Abstract MP055: T- Wave Axis Deviation, Coronary Artery Disease, Atrial Fibrillation, Heart Failure, Stroke and Cardiovascular Mortality: The MOLI-SANI Study

Abstract

Background: Deviation of frontal plane T-wave axis (TDev) is a reliable measure of ventricular repolarisation abnormality. Objectives: We investigated the associations and possible mediators between TDev and the risk of coronary artery disease (CHD), atrial fibrillation (AF), heart failure (HF), stroke and cardiovascular mortality. Methods: A large sample of 21,287 Moli-sani participants (54.0±10 years, 46% women), randomly recruited from the general adult population of Southern Italy and free of clinically and ECG recognized vascular disease (including HF), were followed for a median of 4.3 years. TDev was measured from a standard 12-lead resting electrocardiogram. ECG abnormalities were identified by the MINNESOTA codes. Results: After adjusting for a large panel of covariates (see the Table), subjects with abnormal TDev showed a significant increase in the risk of CHD, AF, HF and CVD mortality, but not with stroke (Table). Associations with CHD and HF (but not AF or CVD mortality) were slightly reduced but remained significant after further adjustment for other ECG abnormalities (Table). Subjects with abnormal TDev showed higher levels of subclinical inflammation (measured by C-reactive protein, WBC, platelet counts and ratio of granulocytes to lymphocytes), hs-troponin I and hs-NT-proBNP (p<0.001 for all).
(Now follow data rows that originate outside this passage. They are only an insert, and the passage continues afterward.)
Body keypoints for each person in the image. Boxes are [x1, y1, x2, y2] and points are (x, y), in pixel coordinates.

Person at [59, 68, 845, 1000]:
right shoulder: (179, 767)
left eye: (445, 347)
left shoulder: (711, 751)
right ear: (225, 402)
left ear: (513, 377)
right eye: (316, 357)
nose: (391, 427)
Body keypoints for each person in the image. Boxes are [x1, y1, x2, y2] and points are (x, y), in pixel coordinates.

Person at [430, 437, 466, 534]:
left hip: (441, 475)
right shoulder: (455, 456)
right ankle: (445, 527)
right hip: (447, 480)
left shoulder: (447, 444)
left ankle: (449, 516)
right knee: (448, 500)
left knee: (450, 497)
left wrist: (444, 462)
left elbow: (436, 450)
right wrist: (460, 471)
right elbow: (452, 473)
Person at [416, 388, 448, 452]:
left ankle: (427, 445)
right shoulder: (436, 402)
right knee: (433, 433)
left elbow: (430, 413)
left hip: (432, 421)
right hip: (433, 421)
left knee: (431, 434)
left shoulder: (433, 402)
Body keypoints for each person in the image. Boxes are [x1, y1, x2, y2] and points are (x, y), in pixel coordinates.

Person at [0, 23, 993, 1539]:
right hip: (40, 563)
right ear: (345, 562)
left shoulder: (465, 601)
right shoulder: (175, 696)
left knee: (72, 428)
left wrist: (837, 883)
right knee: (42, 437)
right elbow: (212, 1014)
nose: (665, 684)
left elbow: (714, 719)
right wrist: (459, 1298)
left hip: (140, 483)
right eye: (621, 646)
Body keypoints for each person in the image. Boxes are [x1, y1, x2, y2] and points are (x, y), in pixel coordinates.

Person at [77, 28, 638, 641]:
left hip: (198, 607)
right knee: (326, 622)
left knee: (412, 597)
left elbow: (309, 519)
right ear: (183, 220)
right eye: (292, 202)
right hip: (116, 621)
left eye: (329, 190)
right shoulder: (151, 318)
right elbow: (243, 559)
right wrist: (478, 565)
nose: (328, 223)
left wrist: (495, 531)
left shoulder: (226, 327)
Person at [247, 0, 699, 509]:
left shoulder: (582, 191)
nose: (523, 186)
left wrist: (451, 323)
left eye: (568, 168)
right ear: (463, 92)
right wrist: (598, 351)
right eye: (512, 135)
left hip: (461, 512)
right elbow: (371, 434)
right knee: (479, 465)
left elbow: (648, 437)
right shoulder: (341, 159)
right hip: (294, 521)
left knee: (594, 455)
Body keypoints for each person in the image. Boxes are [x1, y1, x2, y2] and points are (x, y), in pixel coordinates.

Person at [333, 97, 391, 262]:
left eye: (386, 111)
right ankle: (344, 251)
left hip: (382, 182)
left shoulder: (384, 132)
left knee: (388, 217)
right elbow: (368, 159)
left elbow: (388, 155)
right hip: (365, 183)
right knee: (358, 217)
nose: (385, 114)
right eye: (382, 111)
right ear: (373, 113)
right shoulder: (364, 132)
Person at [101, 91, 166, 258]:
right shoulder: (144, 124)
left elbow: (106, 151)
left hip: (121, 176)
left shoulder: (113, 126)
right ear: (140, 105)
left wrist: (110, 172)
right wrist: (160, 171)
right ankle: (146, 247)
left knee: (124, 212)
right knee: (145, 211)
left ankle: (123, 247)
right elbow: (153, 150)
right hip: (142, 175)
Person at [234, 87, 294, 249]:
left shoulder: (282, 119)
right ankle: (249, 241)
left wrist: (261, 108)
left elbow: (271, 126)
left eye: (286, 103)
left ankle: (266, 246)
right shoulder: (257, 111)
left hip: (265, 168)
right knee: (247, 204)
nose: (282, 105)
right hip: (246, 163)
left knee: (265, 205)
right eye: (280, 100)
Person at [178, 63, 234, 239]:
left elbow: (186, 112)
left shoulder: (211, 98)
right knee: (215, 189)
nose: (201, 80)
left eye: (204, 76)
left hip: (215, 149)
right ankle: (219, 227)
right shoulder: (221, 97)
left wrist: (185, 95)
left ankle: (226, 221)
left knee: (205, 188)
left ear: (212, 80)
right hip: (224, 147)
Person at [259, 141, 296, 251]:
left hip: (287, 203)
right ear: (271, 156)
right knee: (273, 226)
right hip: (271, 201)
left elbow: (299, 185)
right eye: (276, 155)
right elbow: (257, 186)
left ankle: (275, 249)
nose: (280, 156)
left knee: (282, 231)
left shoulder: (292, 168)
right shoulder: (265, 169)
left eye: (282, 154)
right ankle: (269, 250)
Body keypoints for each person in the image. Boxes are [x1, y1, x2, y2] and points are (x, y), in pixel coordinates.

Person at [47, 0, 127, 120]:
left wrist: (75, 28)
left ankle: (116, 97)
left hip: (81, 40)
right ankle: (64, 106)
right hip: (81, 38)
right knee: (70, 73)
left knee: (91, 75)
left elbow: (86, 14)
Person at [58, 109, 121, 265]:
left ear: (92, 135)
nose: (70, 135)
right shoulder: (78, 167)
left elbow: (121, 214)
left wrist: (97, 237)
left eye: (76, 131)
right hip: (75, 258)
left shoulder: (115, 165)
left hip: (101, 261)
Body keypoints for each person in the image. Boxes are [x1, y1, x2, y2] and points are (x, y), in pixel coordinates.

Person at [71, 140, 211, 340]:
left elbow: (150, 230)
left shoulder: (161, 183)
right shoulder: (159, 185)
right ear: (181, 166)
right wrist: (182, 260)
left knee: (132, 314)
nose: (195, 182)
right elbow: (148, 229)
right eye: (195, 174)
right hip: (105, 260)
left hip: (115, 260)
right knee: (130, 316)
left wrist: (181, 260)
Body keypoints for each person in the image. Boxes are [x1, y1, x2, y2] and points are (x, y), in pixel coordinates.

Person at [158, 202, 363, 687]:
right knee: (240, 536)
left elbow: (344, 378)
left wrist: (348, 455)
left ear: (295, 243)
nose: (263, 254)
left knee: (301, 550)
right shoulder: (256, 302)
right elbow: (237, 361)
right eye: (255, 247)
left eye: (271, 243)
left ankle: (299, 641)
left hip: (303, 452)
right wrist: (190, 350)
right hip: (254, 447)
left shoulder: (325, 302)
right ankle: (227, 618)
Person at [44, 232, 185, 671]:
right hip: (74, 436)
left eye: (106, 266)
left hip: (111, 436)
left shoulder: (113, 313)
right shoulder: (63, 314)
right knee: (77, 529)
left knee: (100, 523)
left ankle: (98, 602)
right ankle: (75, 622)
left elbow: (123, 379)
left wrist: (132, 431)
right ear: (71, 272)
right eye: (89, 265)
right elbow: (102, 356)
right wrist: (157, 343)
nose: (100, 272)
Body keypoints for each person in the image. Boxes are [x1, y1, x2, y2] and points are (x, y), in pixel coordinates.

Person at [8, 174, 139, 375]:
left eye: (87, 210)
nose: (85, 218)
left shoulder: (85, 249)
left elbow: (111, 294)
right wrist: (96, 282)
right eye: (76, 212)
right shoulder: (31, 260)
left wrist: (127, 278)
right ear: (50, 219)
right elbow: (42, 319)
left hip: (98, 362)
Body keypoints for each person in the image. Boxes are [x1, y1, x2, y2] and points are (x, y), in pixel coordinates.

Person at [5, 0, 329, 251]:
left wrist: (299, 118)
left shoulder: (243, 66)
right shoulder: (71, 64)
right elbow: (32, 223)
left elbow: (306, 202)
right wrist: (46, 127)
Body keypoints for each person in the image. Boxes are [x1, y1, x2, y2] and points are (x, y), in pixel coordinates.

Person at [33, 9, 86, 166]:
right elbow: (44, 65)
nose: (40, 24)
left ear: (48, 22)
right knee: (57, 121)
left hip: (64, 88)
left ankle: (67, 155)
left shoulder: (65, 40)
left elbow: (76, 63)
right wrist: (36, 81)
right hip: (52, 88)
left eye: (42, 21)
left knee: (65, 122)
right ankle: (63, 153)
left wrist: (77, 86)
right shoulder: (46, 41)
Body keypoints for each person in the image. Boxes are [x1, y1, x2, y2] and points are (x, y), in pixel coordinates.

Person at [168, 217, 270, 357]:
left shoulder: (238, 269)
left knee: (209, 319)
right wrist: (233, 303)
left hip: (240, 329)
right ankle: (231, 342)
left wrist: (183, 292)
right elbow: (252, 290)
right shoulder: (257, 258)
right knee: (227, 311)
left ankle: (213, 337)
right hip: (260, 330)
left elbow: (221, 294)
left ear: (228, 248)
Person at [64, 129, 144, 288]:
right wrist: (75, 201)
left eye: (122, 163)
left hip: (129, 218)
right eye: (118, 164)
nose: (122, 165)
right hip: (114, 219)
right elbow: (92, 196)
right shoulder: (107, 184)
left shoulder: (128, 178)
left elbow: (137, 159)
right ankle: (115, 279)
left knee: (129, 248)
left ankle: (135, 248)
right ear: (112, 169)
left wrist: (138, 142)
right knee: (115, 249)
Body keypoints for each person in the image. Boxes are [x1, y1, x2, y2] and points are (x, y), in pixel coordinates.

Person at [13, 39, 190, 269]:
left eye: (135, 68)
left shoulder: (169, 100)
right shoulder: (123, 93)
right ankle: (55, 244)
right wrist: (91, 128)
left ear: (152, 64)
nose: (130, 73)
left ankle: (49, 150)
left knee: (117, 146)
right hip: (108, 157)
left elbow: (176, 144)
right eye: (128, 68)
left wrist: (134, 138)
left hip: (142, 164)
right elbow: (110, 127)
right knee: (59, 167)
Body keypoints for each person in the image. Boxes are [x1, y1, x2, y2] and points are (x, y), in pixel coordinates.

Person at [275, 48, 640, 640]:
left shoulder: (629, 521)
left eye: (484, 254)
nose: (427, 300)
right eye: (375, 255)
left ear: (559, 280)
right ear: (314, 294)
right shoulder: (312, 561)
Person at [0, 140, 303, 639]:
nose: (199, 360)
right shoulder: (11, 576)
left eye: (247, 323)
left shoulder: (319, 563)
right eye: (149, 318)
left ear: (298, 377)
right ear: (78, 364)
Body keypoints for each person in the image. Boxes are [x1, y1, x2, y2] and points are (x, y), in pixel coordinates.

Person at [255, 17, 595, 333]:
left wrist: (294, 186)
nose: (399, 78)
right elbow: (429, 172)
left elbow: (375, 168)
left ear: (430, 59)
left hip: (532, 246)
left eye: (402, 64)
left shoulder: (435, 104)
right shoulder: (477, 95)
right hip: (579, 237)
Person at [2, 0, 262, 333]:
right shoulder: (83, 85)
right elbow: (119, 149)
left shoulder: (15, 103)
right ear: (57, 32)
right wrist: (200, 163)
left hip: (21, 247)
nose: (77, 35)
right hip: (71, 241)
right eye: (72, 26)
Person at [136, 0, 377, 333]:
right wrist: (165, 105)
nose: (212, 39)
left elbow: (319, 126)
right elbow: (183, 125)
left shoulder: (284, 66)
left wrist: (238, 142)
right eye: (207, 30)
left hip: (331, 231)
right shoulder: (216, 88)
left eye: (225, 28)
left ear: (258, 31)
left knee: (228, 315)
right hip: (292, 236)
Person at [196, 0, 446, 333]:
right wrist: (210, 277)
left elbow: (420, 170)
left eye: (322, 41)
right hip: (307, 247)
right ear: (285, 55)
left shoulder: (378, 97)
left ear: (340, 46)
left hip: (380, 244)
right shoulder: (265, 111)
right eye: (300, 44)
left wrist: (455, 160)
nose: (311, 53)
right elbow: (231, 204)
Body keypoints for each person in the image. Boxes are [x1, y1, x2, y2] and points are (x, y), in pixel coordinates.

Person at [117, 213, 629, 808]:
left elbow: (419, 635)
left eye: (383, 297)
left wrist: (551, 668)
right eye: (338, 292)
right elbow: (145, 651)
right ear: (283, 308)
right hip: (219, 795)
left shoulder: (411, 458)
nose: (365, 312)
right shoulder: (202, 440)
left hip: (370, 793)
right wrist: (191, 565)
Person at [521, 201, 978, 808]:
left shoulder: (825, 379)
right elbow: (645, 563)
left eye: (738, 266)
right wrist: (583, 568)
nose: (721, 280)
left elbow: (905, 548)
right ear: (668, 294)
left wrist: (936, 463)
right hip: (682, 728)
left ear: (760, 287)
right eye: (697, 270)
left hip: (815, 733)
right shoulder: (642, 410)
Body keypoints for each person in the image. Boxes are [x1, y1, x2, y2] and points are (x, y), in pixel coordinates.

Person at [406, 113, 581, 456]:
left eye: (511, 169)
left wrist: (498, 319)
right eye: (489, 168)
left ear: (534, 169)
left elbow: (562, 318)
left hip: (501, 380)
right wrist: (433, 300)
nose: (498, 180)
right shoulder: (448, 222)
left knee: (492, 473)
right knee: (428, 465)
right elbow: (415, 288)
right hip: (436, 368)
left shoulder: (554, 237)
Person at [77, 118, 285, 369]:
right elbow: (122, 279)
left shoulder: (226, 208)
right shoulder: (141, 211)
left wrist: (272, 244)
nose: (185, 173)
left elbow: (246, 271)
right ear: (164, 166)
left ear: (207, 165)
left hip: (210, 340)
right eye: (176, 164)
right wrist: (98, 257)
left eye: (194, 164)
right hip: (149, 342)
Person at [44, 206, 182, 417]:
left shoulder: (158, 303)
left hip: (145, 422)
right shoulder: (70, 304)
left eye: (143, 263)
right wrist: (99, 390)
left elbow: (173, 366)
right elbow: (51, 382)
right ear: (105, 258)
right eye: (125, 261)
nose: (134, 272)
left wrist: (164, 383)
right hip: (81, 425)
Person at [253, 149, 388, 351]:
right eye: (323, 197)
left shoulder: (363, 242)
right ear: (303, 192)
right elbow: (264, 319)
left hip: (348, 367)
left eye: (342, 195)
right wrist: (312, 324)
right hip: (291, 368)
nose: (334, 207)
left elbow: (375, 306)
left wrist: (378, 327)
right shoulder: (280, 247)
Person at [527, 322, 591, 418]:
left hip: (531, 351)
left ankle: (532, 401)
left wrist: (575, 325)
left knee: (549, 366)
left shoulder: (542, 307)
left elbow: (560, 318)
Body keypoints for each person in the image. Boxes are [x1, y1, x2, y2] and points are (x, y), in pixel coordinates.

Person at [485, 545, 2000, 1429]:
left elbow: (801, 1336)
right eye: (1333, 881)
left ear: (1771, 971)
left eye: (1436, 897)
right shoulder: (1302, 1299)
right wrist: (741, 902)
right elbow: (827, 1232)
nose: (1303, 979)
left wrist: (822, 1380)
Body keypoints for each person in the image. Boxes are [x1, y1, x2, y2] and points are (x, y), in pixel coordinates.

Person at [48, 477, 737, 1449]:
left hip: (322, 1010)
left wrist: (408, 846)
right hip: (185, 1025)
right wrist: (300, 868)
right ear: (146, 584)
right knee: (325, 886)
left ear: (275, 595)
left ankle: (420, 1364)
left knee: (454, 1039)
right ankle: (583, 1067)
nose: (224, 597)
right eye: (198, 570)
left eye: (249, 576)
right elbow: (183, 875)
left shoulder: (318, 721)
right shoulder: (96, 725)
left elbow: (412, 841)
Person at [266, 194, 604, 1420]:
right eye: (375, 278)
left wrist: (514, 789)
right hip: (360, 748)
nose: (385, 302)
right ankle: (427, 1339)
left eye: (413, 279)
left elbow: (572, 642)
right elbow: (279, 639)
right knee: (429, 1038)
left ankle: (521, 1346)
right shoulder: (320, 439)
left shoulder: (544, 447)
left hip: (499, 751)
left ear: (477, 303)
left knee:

However, while additional adjustment for inflammation markers did not change the association of TDev with any clinical outcome, further adjustment for troponin I or NT-proBNP or both determined a reduction ranging from 7.9 to 23.7% for the association of TDev with HF and from 20.7 to 33.8% for the association of TDev with CHD. Conclusions: Deviation of TDev is associated with an increased risk of HF or CHD, independently from a large panel of covariates and other ECG abnormalities. The association was partially explained by the increase in hs-troponin I and hs-NT-proBNP levels.